State subsidies should be scrutinized
Last week, six reform groups signed on to a letter calling for the state Senate’s Finance Committee to hold a hearing on the “effectiveness of business subsidies and tax incentives in New York state.”
“We believe that such a hearing would shine a light on the roughly $10 billion New York State and local governments spend on economic development every year, and help the public understand whether their tax dollars are being well spent,” the letter, signed by Reinvent Albany Executive Director John Kaehny, among others, reads.
We’re reminded of this letter as news continues to roll in about state funding for local projects.
Last week, Tupper Lake secured a $10 million Downtown Revitalization Initiative award. Local officials hosted a groundbreaking ceremony at the Saranac Lake Civic Center on Monday — an expansion project the state has promised to contribute $4.5 million toward. On Tuesday, Gov. Kathy Hochul announced more winners in the state’s annual Regional Economic Development Council awards, including multiple Tri-Lakes area municipalities and organizations. The REDC awards directs hundreds of millions of taxpayers’ dollars — plus tax incentives — to both public and private projects each year.

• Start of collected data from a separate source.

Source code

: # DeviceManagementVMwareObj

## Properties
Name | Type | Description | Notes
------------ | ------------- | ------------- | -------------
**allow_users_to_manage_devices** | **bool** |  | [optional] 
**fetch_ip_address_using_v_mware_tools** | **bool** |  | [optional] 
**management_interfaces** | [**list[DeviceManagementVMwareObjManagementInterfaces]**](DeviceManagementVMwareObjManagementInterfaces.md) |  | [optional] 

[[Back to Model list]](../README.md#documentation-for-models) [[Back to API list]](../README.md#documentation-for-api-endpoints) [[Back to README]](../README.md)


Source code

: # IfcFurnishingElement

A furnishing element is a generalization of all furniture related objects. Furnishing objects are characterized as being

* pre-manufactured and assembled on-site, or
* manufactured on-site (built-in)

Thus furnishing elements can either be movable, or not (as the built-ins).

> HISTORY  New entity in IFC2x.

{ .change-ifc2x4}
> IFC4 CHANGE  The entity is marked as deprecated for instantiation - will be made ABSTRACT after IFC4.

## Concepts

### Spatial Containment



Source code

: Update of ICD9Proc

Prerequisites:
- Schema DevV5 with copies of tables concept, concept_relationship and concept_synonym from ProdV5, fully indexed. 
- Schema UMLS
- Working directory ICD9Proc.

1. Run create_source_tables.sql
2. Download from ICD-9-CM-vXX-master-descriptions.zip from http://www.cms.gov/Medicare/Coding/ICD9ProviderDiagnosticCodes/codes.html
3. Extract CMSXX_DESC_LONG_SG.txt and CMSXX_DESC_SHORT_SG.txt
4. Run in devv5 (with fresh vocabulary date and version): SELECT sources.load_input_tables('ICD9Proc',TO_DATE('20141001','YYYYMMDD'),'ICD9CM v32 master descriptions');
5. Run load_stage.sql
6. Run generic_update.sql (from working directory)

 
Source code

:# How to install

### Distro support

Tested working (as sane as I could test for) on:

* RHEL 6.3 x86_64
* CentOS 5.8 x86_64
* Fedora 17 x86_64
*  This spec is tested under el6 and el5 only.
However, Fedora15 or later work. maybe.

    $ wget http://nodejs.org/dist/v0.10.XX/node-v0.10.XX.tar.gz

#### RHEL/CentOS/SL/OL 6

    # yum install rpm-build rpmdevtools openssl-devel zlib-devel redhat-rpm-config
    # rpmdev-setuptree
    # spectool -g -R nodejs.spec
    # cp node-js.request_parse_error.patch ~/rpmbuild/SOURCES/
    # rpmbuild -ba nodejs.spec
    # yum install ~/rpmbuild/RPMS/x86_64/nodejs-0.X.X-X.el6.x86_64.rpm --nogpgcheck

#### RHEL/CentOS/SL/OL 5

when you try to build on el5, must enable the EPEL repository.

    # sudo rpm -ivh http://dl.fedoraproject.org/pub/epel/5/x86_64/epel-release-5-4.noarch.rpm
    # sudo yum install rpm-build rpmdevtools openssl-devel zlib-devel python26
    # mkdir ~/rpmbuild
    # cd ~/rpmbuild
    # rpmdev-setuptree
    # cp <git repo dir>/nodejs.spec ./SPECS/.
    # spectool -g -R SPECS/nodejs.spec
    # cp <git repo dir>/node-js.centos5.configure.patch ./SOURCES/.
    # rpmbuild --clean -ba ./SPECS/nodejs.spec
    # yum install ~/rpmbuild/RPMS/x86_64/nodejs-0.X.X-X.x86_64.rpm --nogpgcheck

On one hand, there’s reason to celebrate. The Saranac Lake Civic Center project will benefit not just the athletes participating in the 2023 World University Games but everyone who uses the space for years to come. Tupper Lake’s $10 million DRI could go a long way in transforming the village. The Adirondack Mountain Club, in Lake Placid, clinched $500,000 through the REDC awards toward its purchase of the Cascade Cross Country Ski Center — part of ADK’s plan is to flip miles of cross country trails from private to public use, and open up the trails to the public for hiking, too. The club also plans to use the new space as an education center, something sorely needed as the High Peaks sees more and more hiker traffic each year. Historic Saranac Lake got a $500,000 REDC award to rehabilitate the former home and medical practice of Dr. Edward Livingston Trudeau, money that will go a long way in helping HSL to preserve and showcase this special piece of our history.
On the other hand, the questions of why taxpayers are paying for some of the projects the state has agreed to commit funding to, and what taxpayers are actually getting in return, are valid ones. In the past, the state has funded some projects because they would theoretically create jobs and spur economic development, but is there enough evidence that that’s what actually happened after the money was spent?
“The overwhelming majority of studies by independent scholars have found that business subsidies are not an effective use of public funds,” the reform group’s letter says. “New Yorkers deserve to know whether ‘economic development’ spending is a good investment of public funds compared to traditional government investment in public infrastructure and education.”
As state legislators prepare to start budget talks, we hope lawmakers will seriously consider whether the state’s current system of doling out subsidies and tax incentives is working.
At the very least, taxpayers deserve a more transparent system.